The University of California, San Francisco Cancer of the Prostate Risk Assessment (CAPRA) score is a validated tool using factors at diagnosis to predict prostate cancer outcomes after radical prostatectomy (RP). This study evaluates whether substitution of prostate-specific antigen (PSA) density for serum PSA improves predictive performance of the clinical CAPRA model. Participants were diagnosed in 2000-2019 with stage T1/T2 cancer, underwent RP, with at least a 6-month follow-up. We computed standard CAPRA score using diagnostic age, Gleason grade, percent positive cores, clinical T stage, and serum PSA, and an alternate score using similar variables but substituting PSA density for PSA. We reported CAPRA categories as low (0-2), intermediate (3-5), and high (6-10) risk. Recurrence was defined as two consecutive PSA ≥ 0.2 ng/mL or receipt of salvage treatment. Life table and Kaplan-Meier analysis evaluated recurrence-free survival after prostatectomy. Cox proportional hazards regression models tested associations of standard or alternate CAPRA variables with recurrence risk. Additional models tested associations between standard or alternate CAPRA score with recurrence risk.

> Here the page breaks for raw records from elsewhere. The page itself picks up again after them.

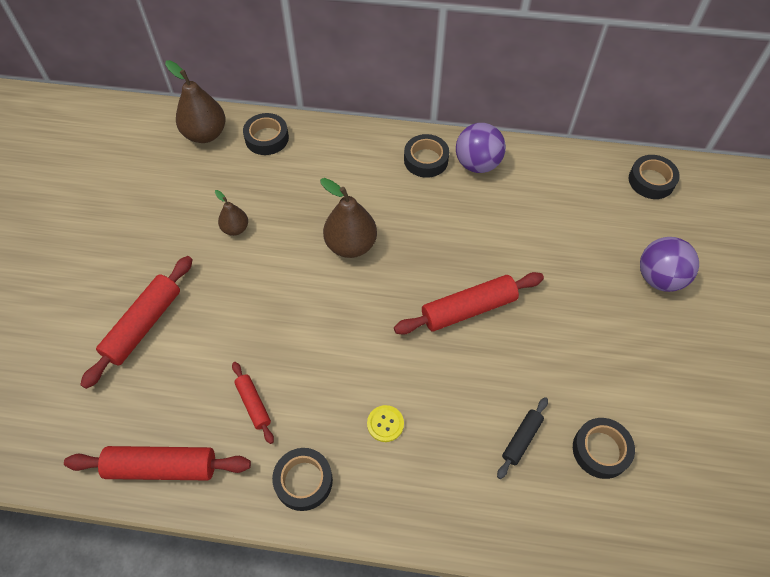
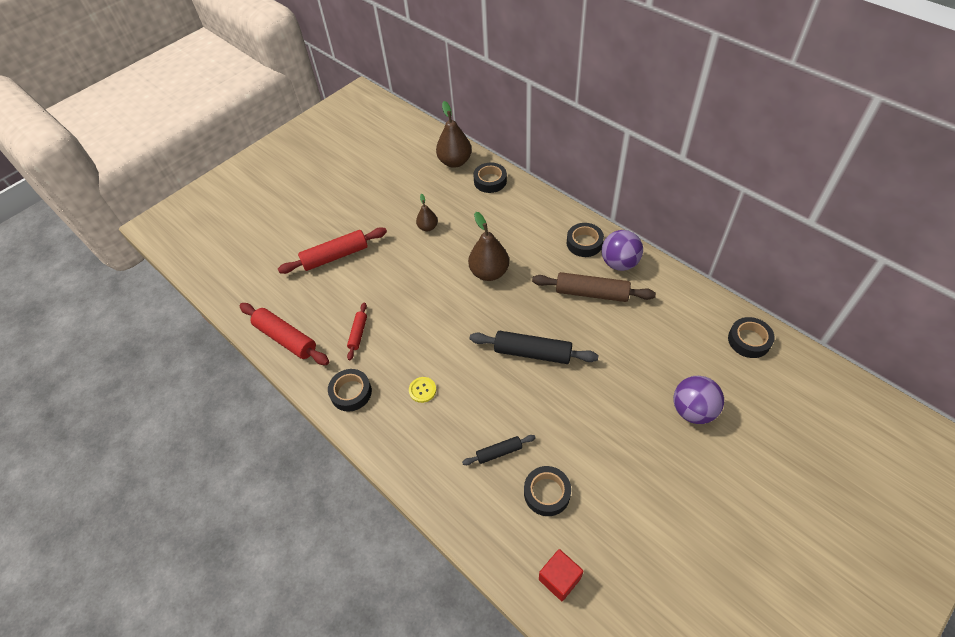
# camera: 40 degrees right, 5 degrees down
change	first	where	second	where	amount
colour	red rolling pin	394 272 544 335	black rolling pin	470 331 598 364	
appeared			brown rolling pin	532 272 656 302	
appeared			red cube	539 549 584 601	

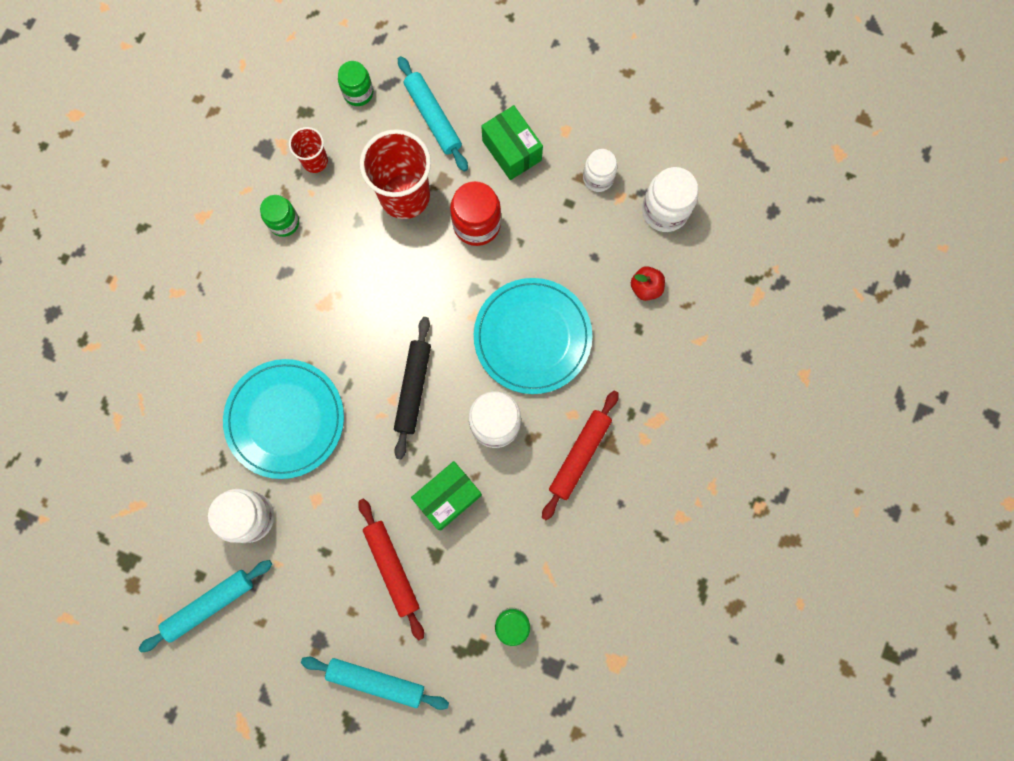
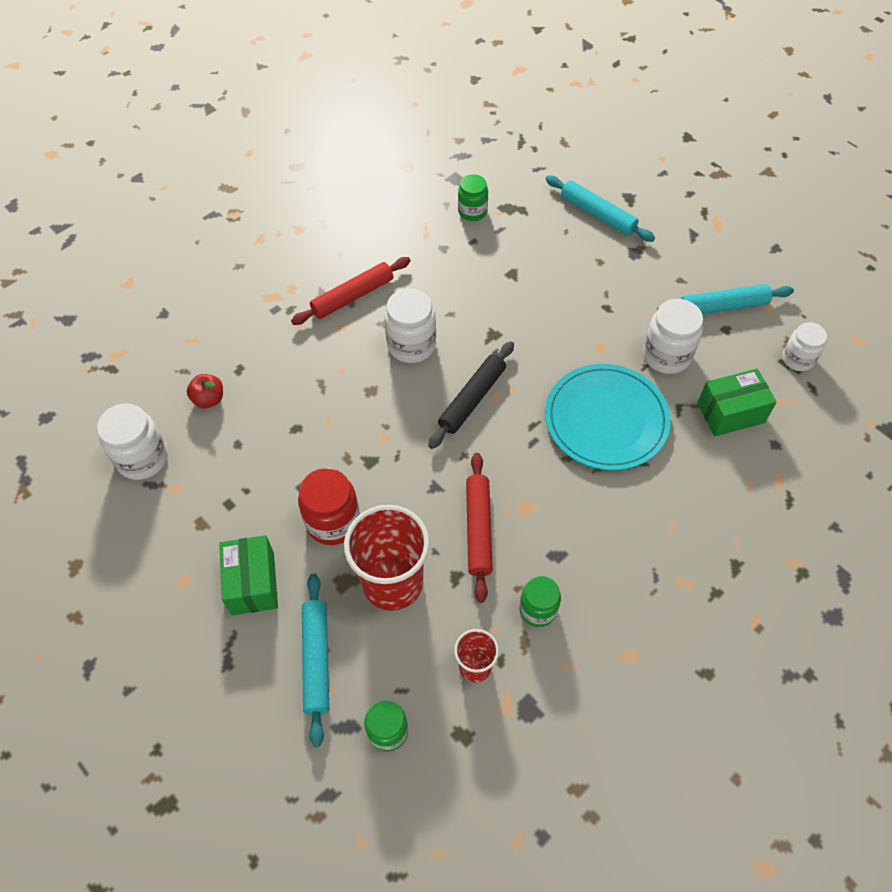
# camera: 155 degrees left, 20 degrees down
change	first	where	second	where	amount
relocated	red rolling pin	358 499 424 640		466 453 493 603	
relocated	green box	411 461 482 530		697 369 777 436	
missing	turquoise plate	474 278 592 394			
relocated	white jar	583 149 617 192		782 322 827 371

Cox log-likelihood ratio test (-2 LOG L) assessed model accuracy. A total of 2880 patients had median age 62 years, GG1 30% and GG2 31%, median PSA 6.5, and median PSA density 0.19. Median postoperative follow-up was 45 months. Alternate CAPRA model was associated with shifts in risk scores, with 16% of patients increasing and 7% decreasing (p < 0.01). Recurrence-free survival after RP was 75% at 5 years and 62% at 10 years. Both CAPRA component models were associated with recurrence risk after RP on Cox regression. Covariate fit statistics showed better fit for standard CAPRA model versus alternate (p < 0.01). Standard (hazard ratio [HR]: 1.55; 95% confidence interval [CI]: 1.50-1.61) and alternate (HR: 1.50; 95% CI: 1.44-1.55) CAPRA scores were associated with recurrence risk, with better fit for standard model (p < 0.01). In a 2880 patient cohort followed for median 45 months after RP, alternate CAPRA model using PSA density was associated with higher biochemical recurrence (BCR) risk, but performed inferior to standard CAPRA at predicting BCR. While PSA density is an established prognostic variable in prediagnostic settings and sub-stratifying low-risk disease, it does not improve BCR model predictive accuracy when applied across a range of cancer risk.